ACTIVITY
The answer is the full listing restated exactly, without any pictures.

SUPPLIED INFORMATION
====

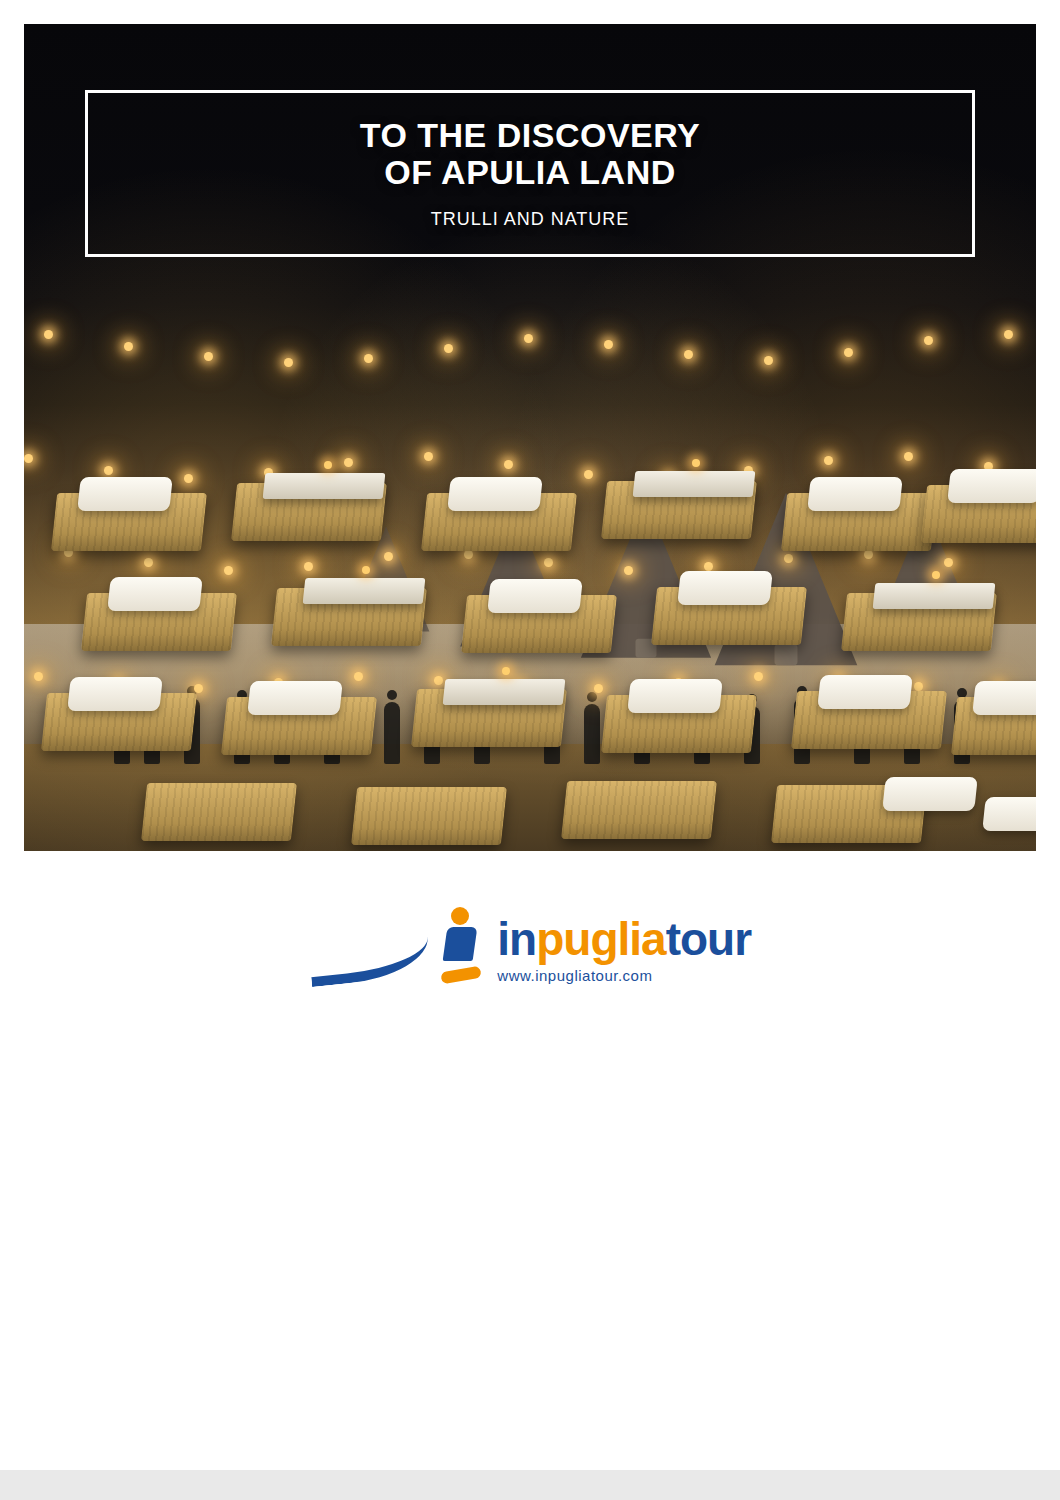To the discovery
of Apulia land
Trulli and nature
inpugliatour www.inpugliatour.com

====

ANSWER SPACE
To the discovery
of Apulia land
Trulli and nature
inpugliatour www.inpugliatour.com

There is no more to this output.